Anomeric effect cannot be explained by hyperconjugation alone
Computational analysis suggests that the anomeric effect arises from a combination of factors and is not limited to just hyperconjugation. Researchers say that this ‘curiosity-driven’ work reminds chemists that attributing the effect to one dominant cause oversimplifies a ‘fundamentally complex phenomenon’.
The anomeric effect helps chemists rationalise why substituents next to a heteroatom in a ring preferentially adopt an axial configuration, rather than the less sterically hindered equatorial orientation. Hyperconjugation of a heteroatom’s lone pair of electrons into the anti-bonding orbital of an adjacent substituent is a common explanation for this effect.

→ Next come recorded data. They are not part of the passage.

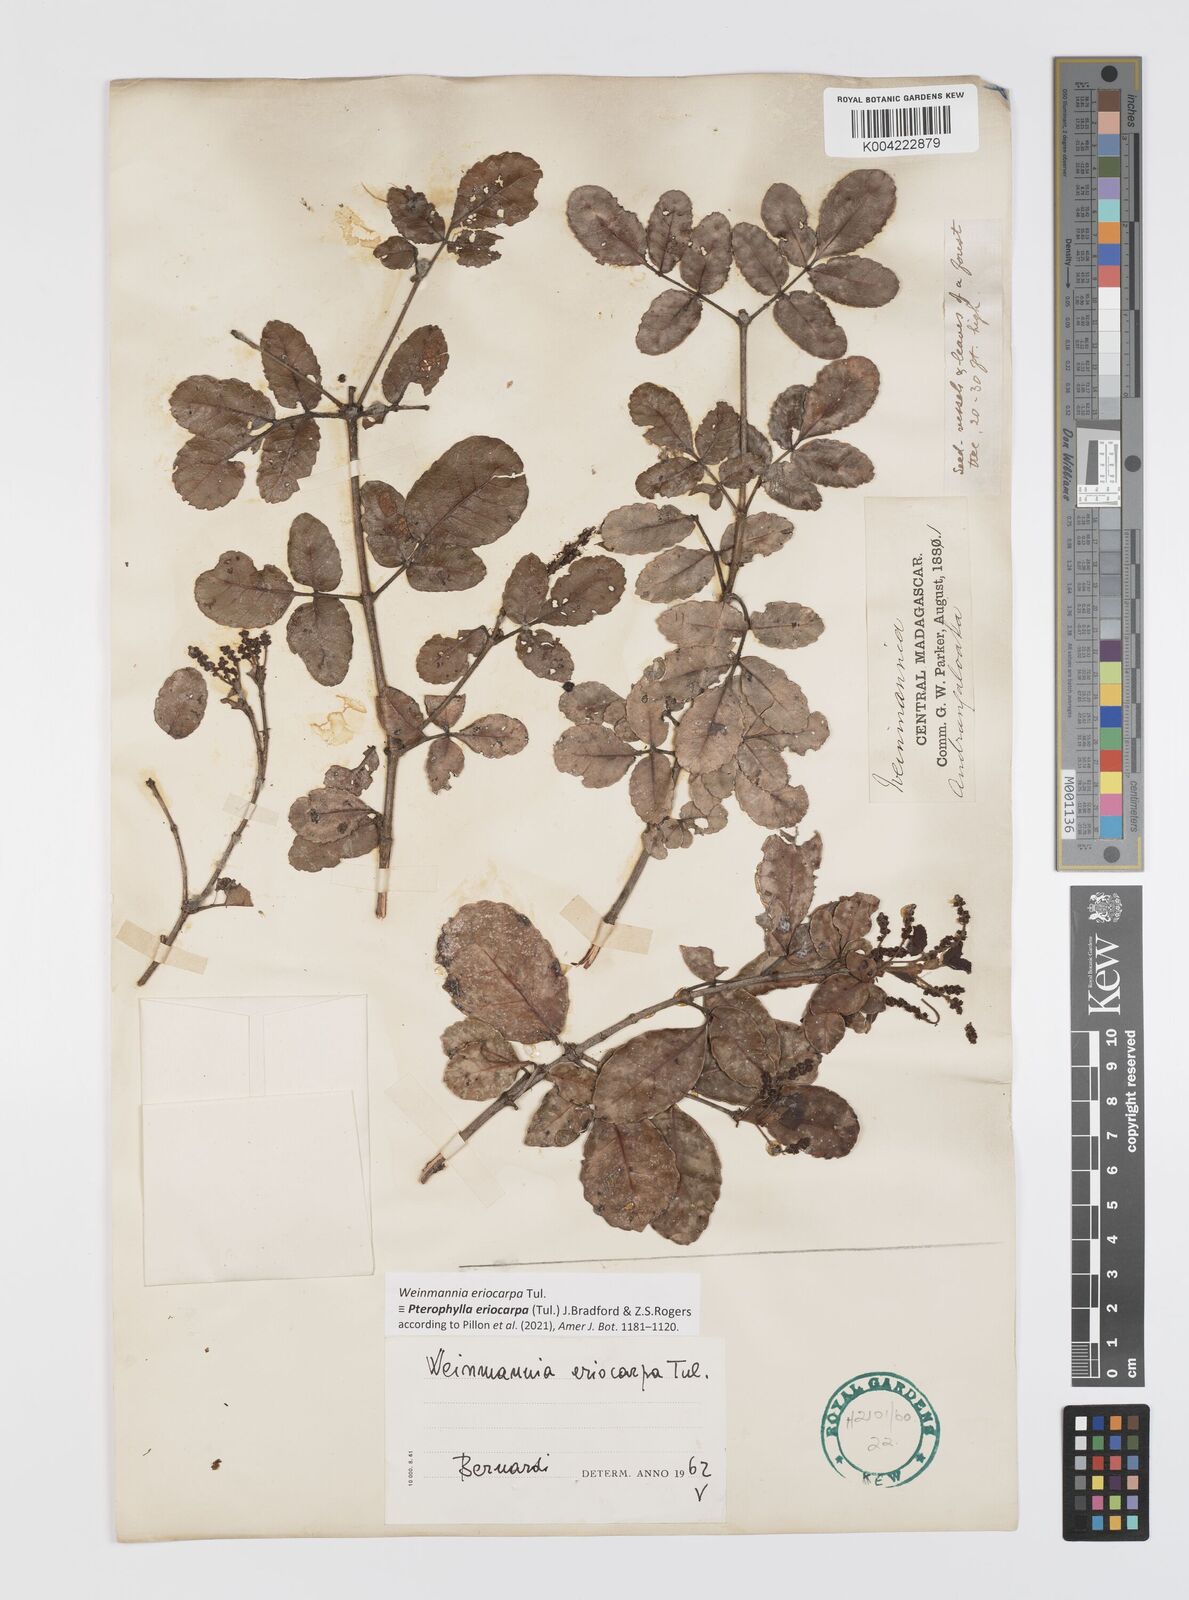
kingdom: Plantae
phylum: Tracheophyta
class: Magnoliopsida
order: Oxalidales
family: Cunoniaceae
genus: Pterophylla
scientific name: Pterophylla eriocarpa
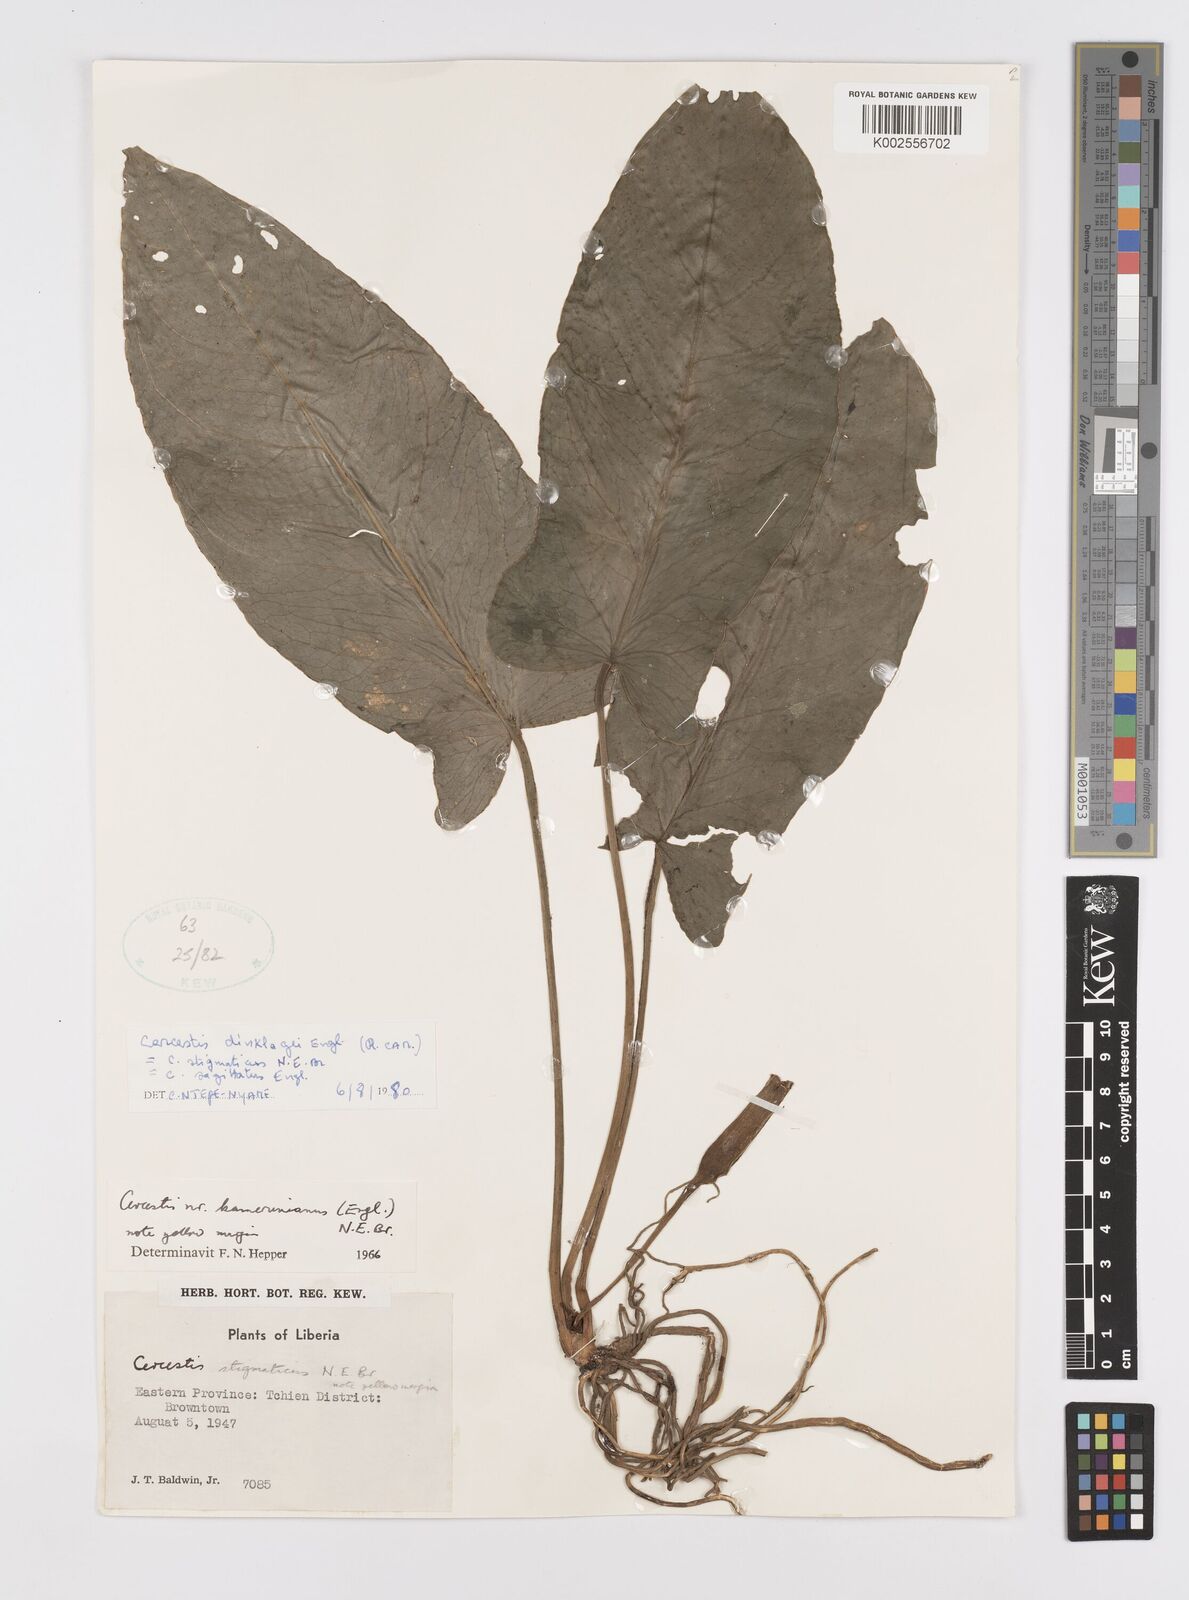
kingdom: Plantae
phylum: Tracheophyta
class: Liliopsida
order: Alismatales
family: Araceae
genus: Cercestis
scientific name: Cercestis dinklagei
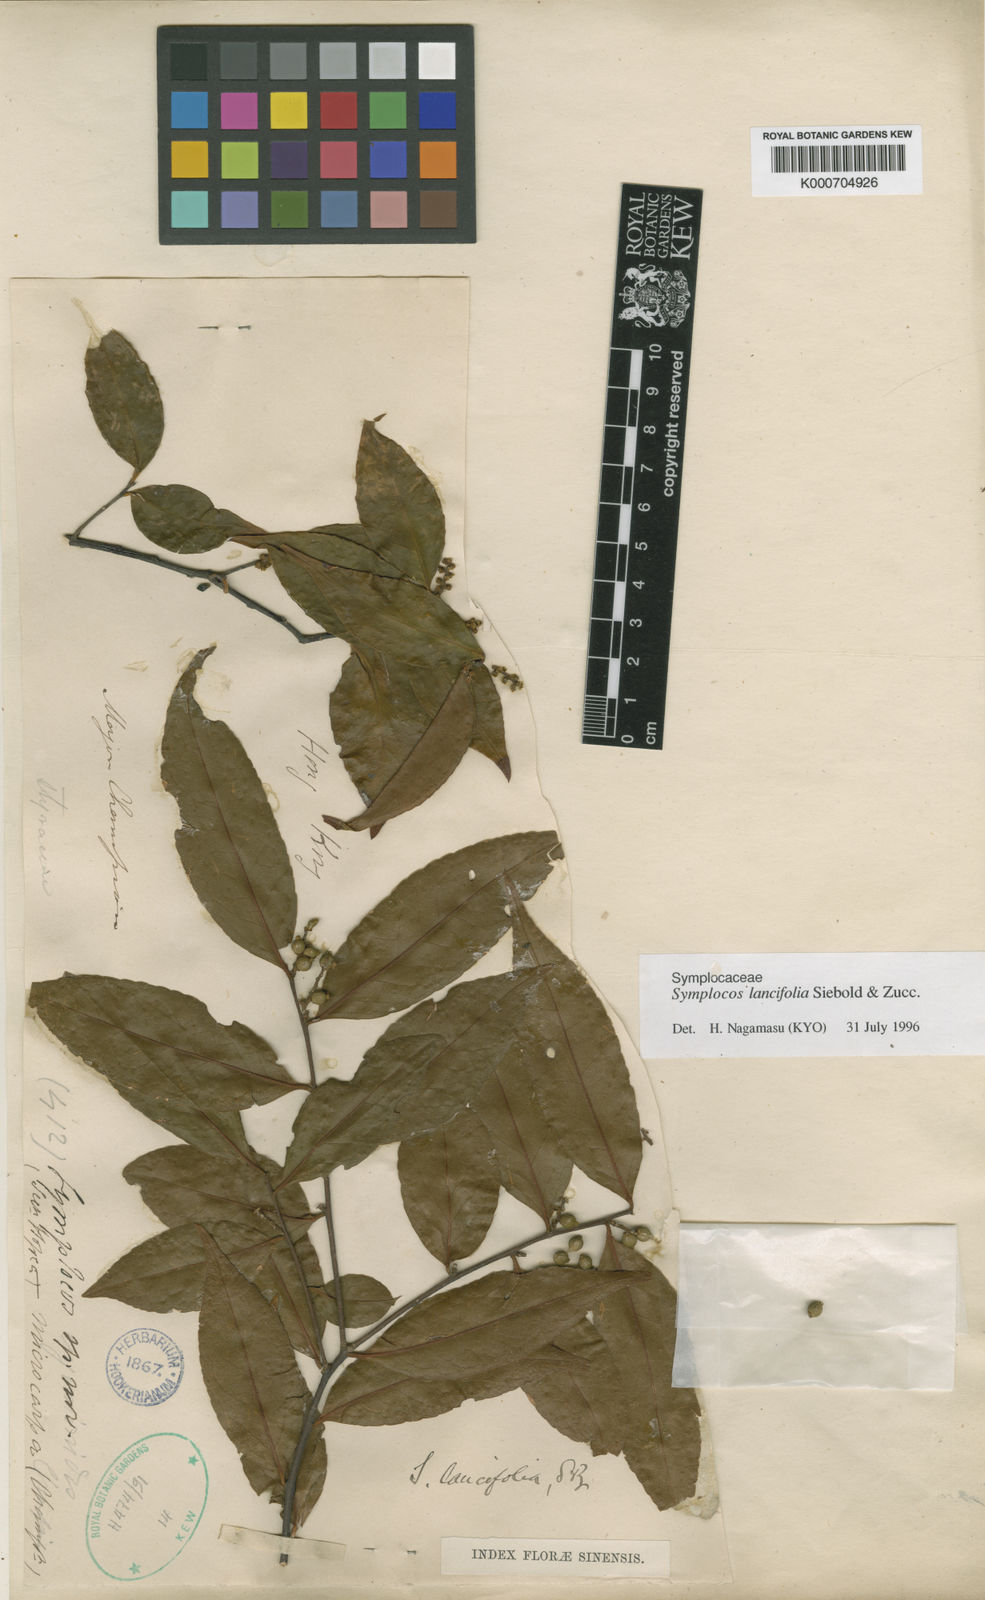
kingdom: Plantae
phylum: Tracheophyta
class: Magnoliopsida
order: Ericales
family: Symplocaceae
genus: Symplocos
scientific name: Symplocos lancifolia
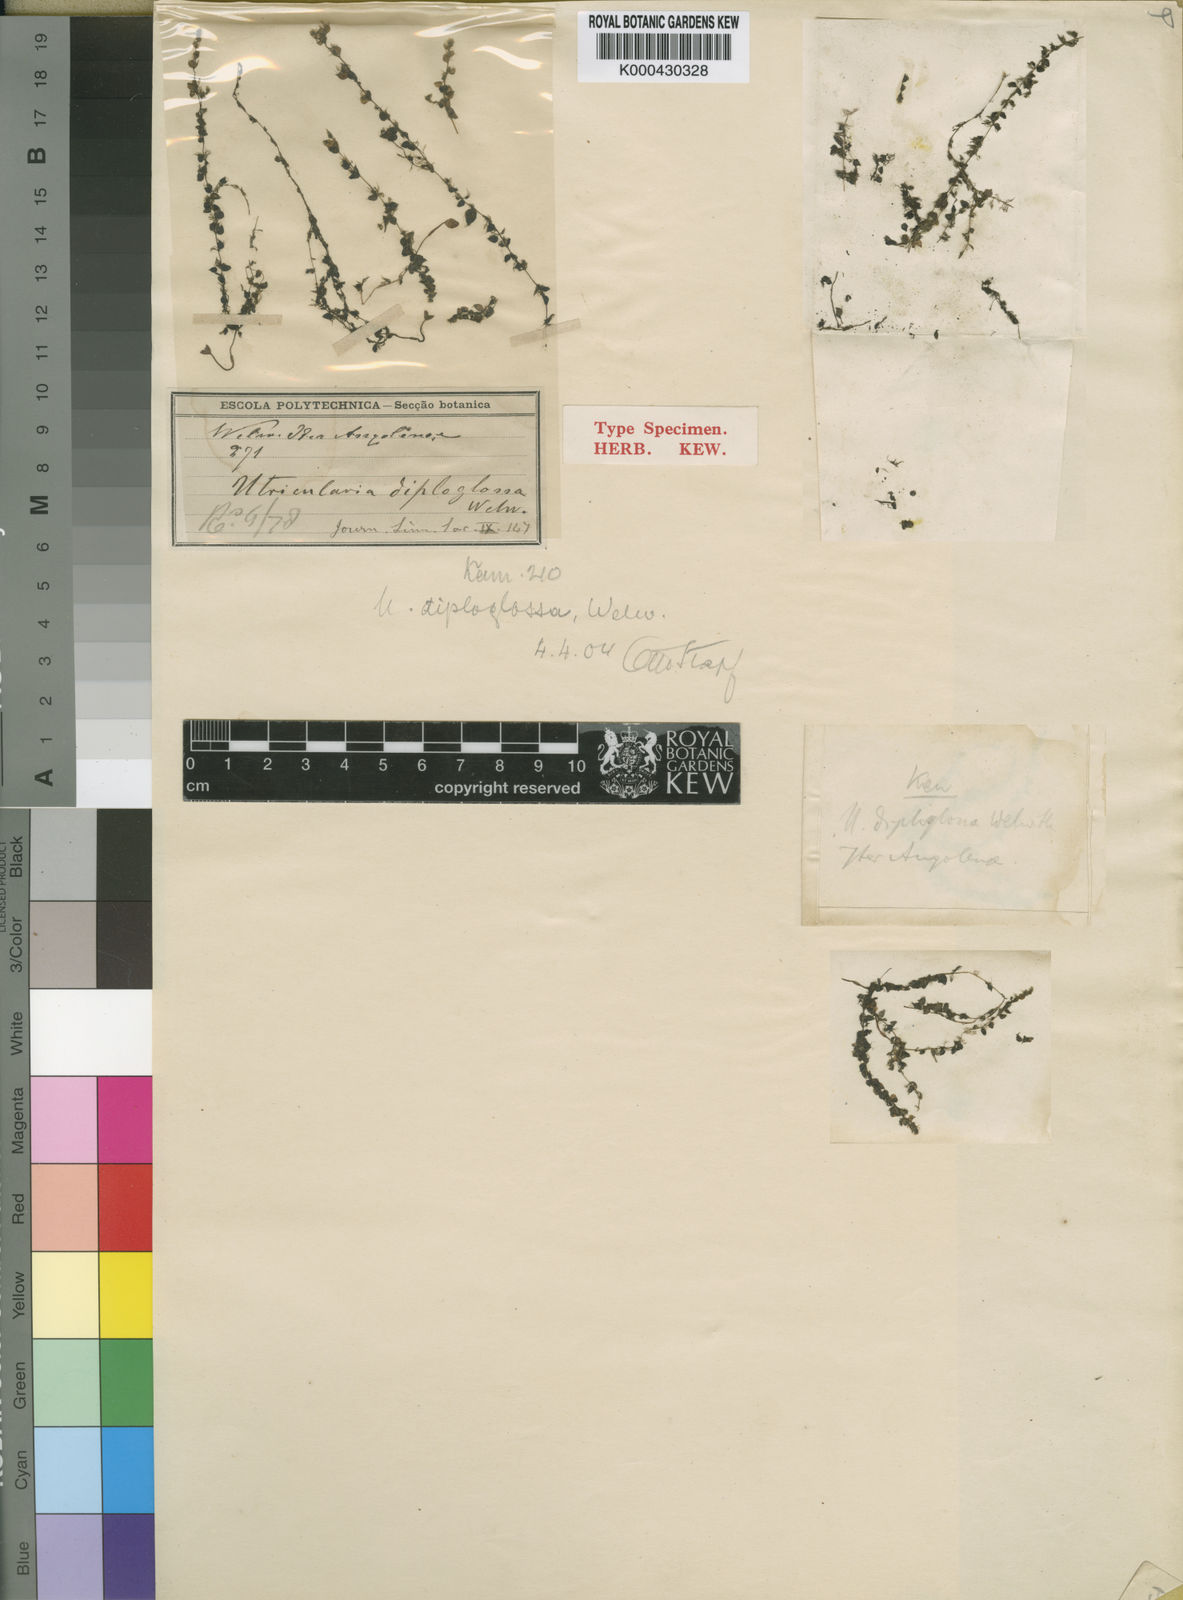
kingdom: Plantae
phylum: Tracheophyta
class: Magnoliopsida
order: Lamiales
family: Lentibulariaceae
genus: Utricularia
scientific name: Utricularia reflexa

However, previous studies suggest that other factors such as stereoelectronics and solvent interactions also play a part.1 Researchers at Florida State University in the US have now tried to quantify the influence of such factors.2
To do this, the team computationally analysed 49 monosubstituted tetrahydropyrans – rings with five carbon atoms and one oxygen atom – across a range of parameters, modelling steric, electrostatic and stereoelectronic factors. Substituents included alkyl chains, aromatic and heteroatomic rings, peroxides, halogen atoms and alcohols. ‘We used a relatively broad set of molecules so that there’s no way that it would be possible to describe the molecules’ configurations by only one factor,’ explains Igor Alabugin, who led the study.
The team related the strength of the anomeric effect in a molecule to the energy difference between the axial and equatorial conformers and modelled the molecules across three environments: water, toluene and in the gas phase.
Then, the team correlated the energy differences of all 49 molecules with various parameters. Several statistically significant factors were found that influence the anomeric effect.
Hyperconjugation emerged as a dominant factor, as expected. Changes between conformers in overall molecular surface area and differences in orbital hybridisation at the anomeric carbon were also significant, while the substituent’s steric bulk had little effect on a molecule’s conformation. The researchers also found that electrostatic effects that favour the axial configuration became increasingly important in polar solvents such as water. Alabugin says that there’s a balance between all these factors and explains that ‘molecules find a way to minimise their overall energy using everything possible’.
Rodrigo Cormanich at the State University of Campinas in Brazil thinks this work helps ‘to remove bias from a debate that has lasted for decades and replace it with a quantitative way of thinking’. ‘Instead of asking whether the anomeric effect is “hyperconjugation” or “electrostatics” or falling back on sterics when nothing else is obvious, the authors [of the study] treat conformational preference as the combined outcome of several contributors.’
However, Yirong Mo at the University of North Carolina at Greensboro explains that the choice of computational model may exaggerate whether, for example, hyperconjugation or stereoelectronics are dominant. He suggests that analysing substituted cyclohexane rings – without an oxygen atom – alongside those studied by Alabugin and his team may allow for a more direct comparison.
As computational descriptions of molecules more faithfully reflect the real world, Cormanich thinks that chemists will undoubtedly still use models like hyperconjugation to explain chemical observations, as they are ‘simple, usable and explanatory at the human scale’.